In aging and in certain disease states (cancer, for example), providing some form of enhancement to the acquired immune system proves beneficial. Injected immunoglobulins may carry some risk as noted in above. Ingested immunoglobulins are another matter. Except in cases of pronounced gastrointestinal permeability, immunoglobulins are not well absorbed.
Blood serum, that is, plasma with clotting factors removed, retains its immunoglobulin content. It is the richest and most consistent source for supplemental immunoglobulins.

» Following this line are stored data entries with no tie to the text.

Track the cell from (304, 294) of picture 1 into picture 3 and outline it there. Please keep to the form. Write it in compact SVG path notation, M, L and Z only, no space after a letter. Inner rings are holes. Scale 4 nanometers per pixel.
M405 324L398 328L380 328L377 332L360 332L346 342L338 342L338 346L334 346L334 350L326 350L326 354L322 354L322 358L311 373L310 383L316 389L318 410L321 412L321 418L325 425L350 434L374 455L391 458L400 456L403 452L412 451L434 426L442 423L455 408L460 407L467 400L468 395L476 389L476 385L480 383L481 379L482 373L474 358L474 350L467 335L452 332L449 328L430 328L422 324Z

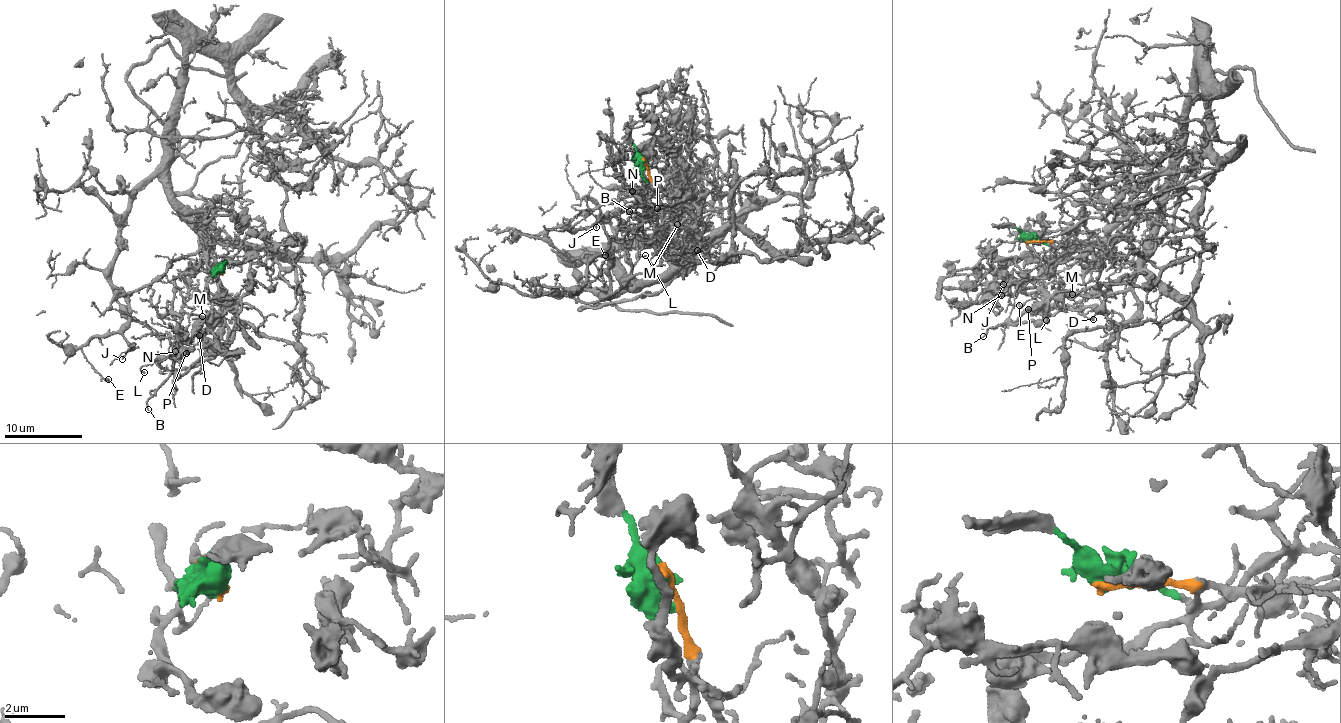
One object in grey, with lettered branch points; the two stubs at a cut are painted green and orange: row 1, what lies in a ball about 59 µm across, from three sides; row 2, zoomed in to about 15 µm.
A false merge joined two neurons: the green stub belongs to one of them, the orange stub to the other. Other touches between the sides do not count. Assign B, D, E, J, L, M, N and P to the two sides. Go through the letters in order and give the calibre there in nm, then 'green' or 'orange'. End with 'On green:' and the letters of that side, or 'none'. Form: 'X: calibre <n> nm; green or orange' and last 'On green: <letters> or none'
B: calibre 140 nm; green
D: calibre 100 nm; green
E: calibre 120 nm; orange
J: calibre 140 nm; orange
L: calibre 100 nm; green
M: calibre 150 nm; green
N: calibre 170 nm; green
P: calibre 100 nm; green
On green: B, D, L, M, N, P

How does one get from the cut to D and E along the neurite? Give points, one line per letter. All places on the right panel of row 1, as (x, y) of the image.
D: (1031, 240), (1053, 246), (1075, 234), (1079, 248), (1121, 254), (1136, 268), (1096, 307), (1061, 309), (1092, 320)
E: (1031, 240), (1146, 240), (1168, 172), (1097, 243), (1038, 266), (1041, 285), (1019, 304)

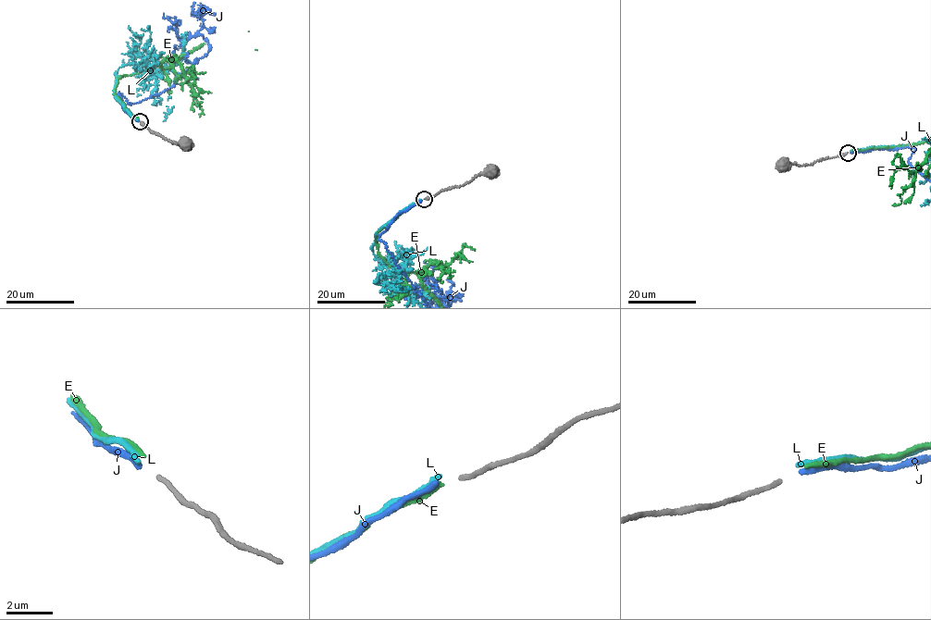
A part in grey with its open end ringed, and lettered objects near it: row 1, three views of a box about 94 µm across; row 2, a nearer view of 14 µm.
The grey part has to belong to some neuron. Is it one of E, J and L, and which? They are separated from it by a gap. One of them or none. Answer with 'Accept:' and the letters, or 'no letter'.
Accept: J

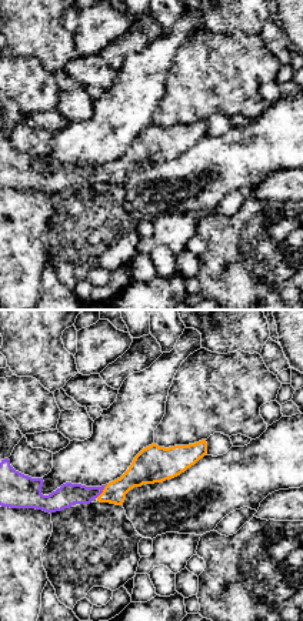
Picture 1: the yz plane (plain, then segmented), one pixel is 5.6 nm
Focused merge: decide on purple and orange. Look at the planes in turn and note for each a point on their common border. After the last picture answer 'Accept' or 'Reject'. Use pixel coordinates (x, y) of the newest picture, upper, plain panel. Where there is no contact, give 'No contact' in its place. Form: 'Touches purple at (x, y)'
Touches purple at (102, 172)

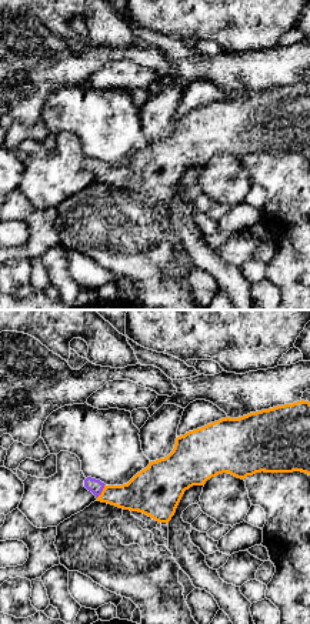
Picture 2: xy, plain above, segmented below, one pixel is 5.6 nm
Touches purple at (102, 170)

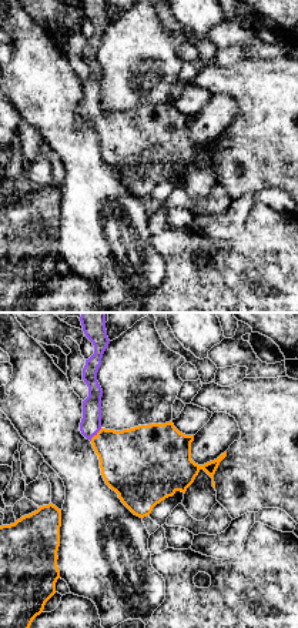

The immunoglobulins in serum can be concentrated and rendered into a powder suitable for animal and human consumption. The host animals survive in the same environment as we humans, i.e. Planet Earth, and have encountered identical pathogens against which its immune system and ours will have generated identical immunoglobulins. They are transferable between species and can provide temporary added protection against disease and infection.
Most immunoglobulins found in serum will be IgG as expected. Supplemental serum immunoglobulins for oral consumption can be expected to improve the immune effectiveness of the gastrointestinal tract, the largest, most active immune-reacting surface in the body. Any excess supplemental immunoglobulins not sacrificed in confrontations with gut pathogens are simply digested down into utilizable protein residues, bypassing the danger that accompanies injected immunoglobulins.